Le 13 juillet 2013, Florian Cazenave, jeune espoir du rugby français, perdait son oeil gauche dans un accident domestique. Dix mois après, le rugbyman espérait bien fouler de nouveau les pelouses du Top 14. Mais la Fédération Française de Rugby (FFR) en a décidé autrement.
Dramatique accident
Une nuit de juillet 2013, en bon Catalan qu'il est, Florian Cazenave, 24 ans aujourd'hui, célèbre la féria de Céret. Mais en chahutant avec ses amis, le jeune homme chute et sa tête touche un pied de chaise... "Ça n'a rien à voir avec une rixe, précise à l'époque Jean-Pierre Piquemal, l'adjoint au maire de Céret en charge de la sécurité. C'est l'accident stupide." Son club de l'USAP, l'Union Sportive Arlequins Perpignan-Roussillon, évoque elle un "accident domestique". Le lendemain, et devant la gravité de la blessure, Florian Cazenave est opéré en urgence. Le verdict tombe, lapidaire : son oeil gauche est perdu.
Le début d'un long calvaire pour le demi de mêlée de l'USAP. "Il a fallu que je guérisse et que je réapprenne à voir. J'ai beaucoup travaillé et, aujourd'hui, j'ai récupéré la profondeur (la 3D), mes réflexes et j'appréhende le ballon comme quand j'avais deux yeux", raconte, plein d'espoir le joueur à L'Équipe dans son édition du 29 avril dernier. Comment a-t-il réussi l'impensable ? En travaillant avec un professeur canadien, qui détient un laboratoire de psychophysique et de perception visuelle... "C'est presque miraculeux", reconnaît-il, ajoutant : "En fait, j'ai réappris à voir comme à jouer."
L'espoir
Ne manquait plus que les autorisations pour rechausser les crampons et revenir dans le monde de l'Ovalie. Mais Florian Cazenave va recevoir une première claque lorsque la médecine du travail le déclare inapte à la pratique du rugby fin janvier. Il fait alors appel, rencontre l'inspection du travail et finit par obtenir le précieux sésame, sa "première bonne nouvelle depuis huit mois". Reste le plus compliqué, la FFR. Car le règlement est très strict. La perte d'un organe paire interdit la pratique du rugby...

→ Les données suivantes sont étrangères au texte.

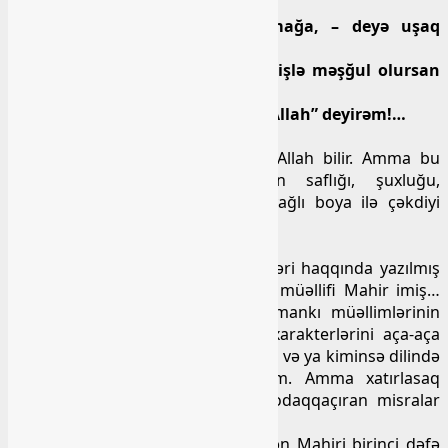
soruşub.
Vaxtım yoxdur, dərsə hazırlaşmağa, – deyə uşaq
gileylənib.
Müəllim təəcüblənib: – Niyə, nə işlə məşğul olursan
evdə?
Heç nə, atam asqırır, mən də “Ya Allah” deyirəm!…
Bu gülməcə nə qədər doğrudur, Allah bilir. Amma bu
rəvayətdən Mahirin xarakterinin saflığı, şuxluğu,
yumoristliyi mahir bir rəssamın yağlı boya ilə çəkdiyi
tablodan görünən kimi oxunur…
Və yaxud, deyilənə görə…
Başlıbel kənd məktəbinin müəllimləri haqqında yazılmış
yumoristik şeirin, poetik şarjın da müəllifi Mahir imiş…
Həmin şeirdə məktəbimizin o zamankı müəllimlərinin
hamısının adı sevə-sevə, onların xarakterlərini aça-aça
təsvir edilmişdi. Bu şeir yazılı olaraq və ya kiminsə dilində
bütünlüklə əzbər varmı? Bilmirəm. Amma xatırlasaq
çoxumuzun yadına bu şeirdən dodaqqaçıran misralar
düşəcəkdir…
Hərdən xatırlamağa çalışıram… Mən Mahiri birinci dəfə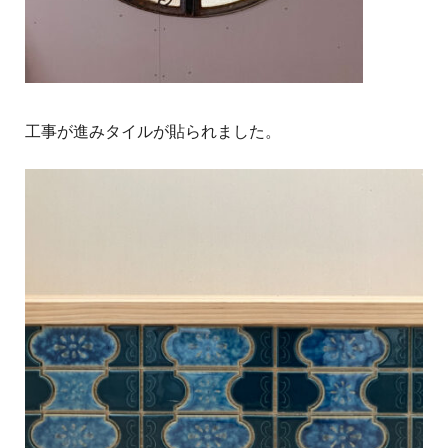
工事が進みタイルが貼られました。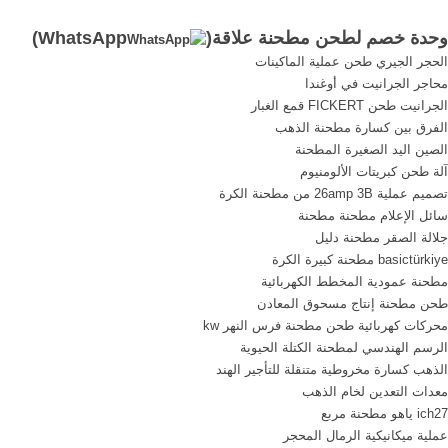
مطحنة متناهية الصغر عمودي
سحق آلةUS $
وحدة خصم لطحن مطحنة علاقة(
WhatsApp
)
الرول سلسلة lum مطحنة
ingdao,shanghai,guangzhou,tianjin
الحجر الجيري طحن عملية الماكينات
متناهية الناعمة سلسلة mtmx .
port1 وحدة معرف . السعر;
محاجر الجرانيت في أوغندا
الدردشة الآن+ طحن مطحنة،
نظام تزييت لطحن آلة .
الجرانيت طحن FICKERT قمع الغبار
أنواع طاحونة المطاحن، طحن
الفرق بين كسارة مطحنة الذهب
مطحنة وحدة الصين.
الصين اليد الصغيرة المطحنة
آلة طحن كبريتات الألومنيوم
تصميم عملية 26amp 3B من مطحنة الكرة
سائل الإعلام مطحنة مطحنة
جلالة الصقر مطحنة دليل
basictürkiye مطحنة كبيرة الكرة
مطحنة عمودية المخطط الكهربائية
طحن مطحنة إنتاج مسحوق المعادن
محركات كهربائية طحن مطحنة فرس النهر kw
الرسم الهندسي لمطحنة الكتلة الحيوية
الذهب كسارة مخروطية متنقلة للتأجير الهند
معدات التعدين لخام الذهب
ich27 ياهو مطحنة مربع
عملية ميكانيكية الرمال المحجر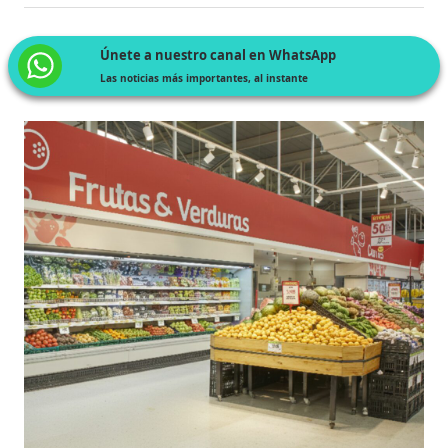
Únete a nuestro canal en WhatsApp
Las noticias más importantes, al instante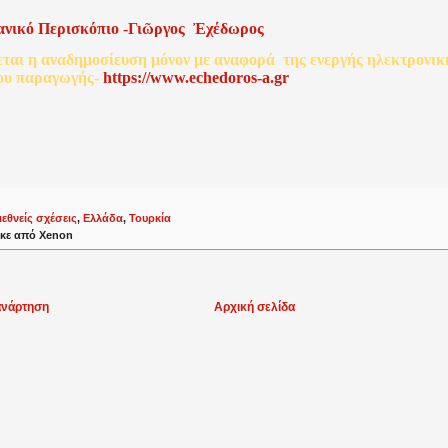
ανικό
Περισκόπιο
-
Γιῶργος
Ἐχέδωρος
εται
η
αναδημοσίευση
μόνον
με
αναφορά
της
ενεργής
ηλεκτρονικ
ου
παραγωγής
-
http
s
://www.echedoros-a.gr
ιεθνείς σχέσεις
,
Ελλάδα
,
Τουρκία
κε από
Xenon
ανάρτηση
Αρχική σελίδα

Pourtant Florian Cazenave croit connaître la feinte qui lui permettra de jouer au plus haut niveau : le protocole de port de lunettes de protection mis en place par l'IRB, l'International Rugby Board. Demande est faite par l'USAP à la FFR d'une licence pour son joueur.
La fin d'un rêve
Malheureusement pour le jeune homme, le couperet tombe, le 6 mai dernier. "Le règlement de la FFR est très clair : quand on a perdu un organe bilatéral, il y a une contre-indication formelle à la pratique du rugby. Il est donc impossible que Florian Cazenave rejoue en France, que ce soit en Top 14 ou en 4e série, puisqu'il ne peut pas obtenir de licence", indique le président du Comité médical de la FFR, Jean-Claude Peyrin. Et d'expliquer sa décision, terrible de conséquences pour le jeune homme : "Il y a une confusion autour de ces lunettes qui ne protègent pas en cas de traumatisme. Elles sont adaptées pour des enfants ou des gens qui ne peuvent pas utiliser de lentilles. De plus, si on s'engageait dans cette expérience, il aurait fallu l'accord de notre assureur. Or, tout litige lié à cette expérimentation devrait se régler, pour des raisons légales, devant les tribunaux anglais, ce qui compliquerait la chose."
Pour Florian Cazenave, la décision est dure à encaisser. Une seconde blessure pour le demi de mêlée de l'USAP, qui ne baisse pas pour autant les bras, d'autant plus que le responsable à l'IRB du protocole des lunettes qui lui permettrait de jouer l'a "assuré et rassuré" sur le fait qu'il entrait parfaitement dans les critères définis par celui-ci.
"Aujourd'hui, je suis d'autant plus motivé que je sais qui je dois convaincre et ce qui coince, affirme-t-il dans les colonnes de L'Équipe. Avec mon avocat, nous allons tout faire pour que la FFR comprenne et accepte de revoir ses préjugés." Un combat que n'abandonnera pas Florian Cazenave : "Le rugby, c'est toute ma vie et j'ai tout fais, je fais encore tout pour pouvoir continuer de jouer. Ce qui me blesse le plus, c'est qu'on ne me donne pas ma chance alors que j'en suis capable. (...) Moi, je sais que je peux le faire."